Martynia is an erect, somewhat shrubby annual plant about 1 m tall, covered with glandular hairs, and has
ovate, mucilaginous leaves 8-20 cm wide and 6-19 cm long. The leaves are opposite, and have red petioles. They resemble sticky rhubarb. Its flowers are pale pink and tubular, and have nectar guides and purple spots. Fruits become blackened when ripe and have hooked spines at the tip, lending their name "cat's claw" or "tiger's claw". They stick to animal fur and eventually the seeds fall out as the fruit gets crushed by the animal's feet.

==Taxonomy==

The genus and species were first described by Carl Linnaeus in his 1753 publication, Species Plantarum, although the modern taxonomic definition may not correspond with the original Linnaeus description, instead being a synonym for Proboscidea louisianica (Miller) Thellung, as well as other names used in India.
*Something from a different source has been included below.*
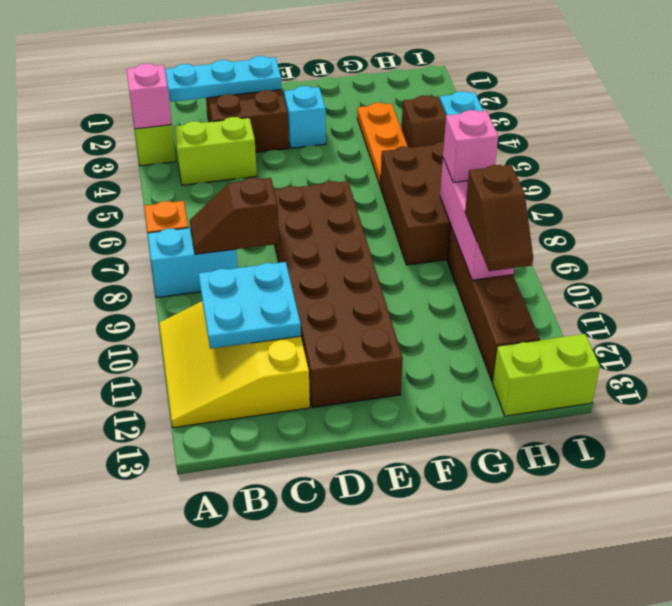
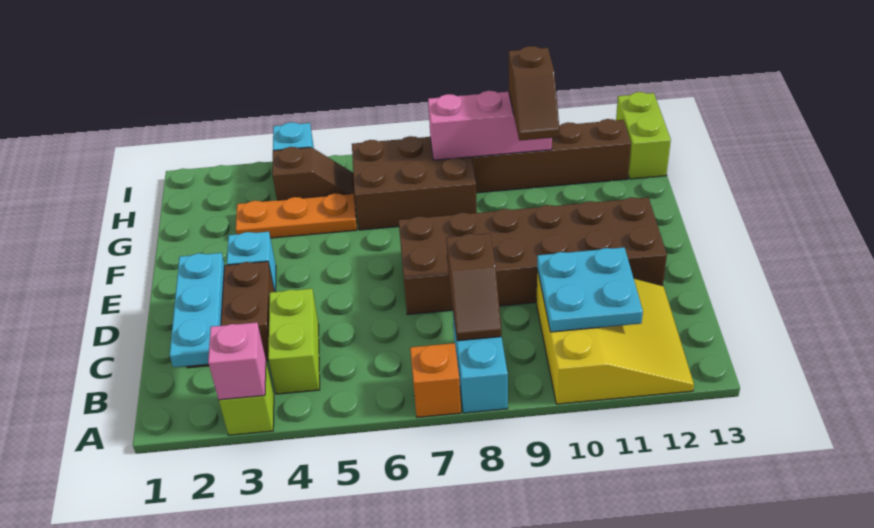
yellow slope A10:C12 level 1 top C -> yellow slope A10:C12 level 1 top 10
pink brick H8 level 3 -> none
brown slope H10:H11 level 3 top 10 -> brown slope G10:H10 level 3 top H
Martynia was collected by the Scottish naval surgeon William Houstoun near Veracruz, Mexico. Houstoun sent seeds of this new plant to Philip Miller, chief gardener at the Chelsea Physic Garden, in 1731. Houstoun named the plant, Martynia, in honor of a professor of botany at Cambridge, John Martyn. The plant was described in Martyn's work Historia Plantarum Rariorum, with a full description and illustration.

Martyn gave the species the following descriptive name: Martynia annua villosa et viscosa, folio subrotundo, flore magno rubro. In India, it has several taxonomic synonyms and common names.

==Distribution==

Martynia is widely naturalized across subtropical and tropical world regions, particularly in Central America and the Indian subcontinent. It is typically found in uncultivated fields and arable lands from plains to 1500 m.

==Uses==

The plant is used for making beads and other native ornaments. It has been applied for numerous supposed treatments in Ayurveda and Siddha folk medicine.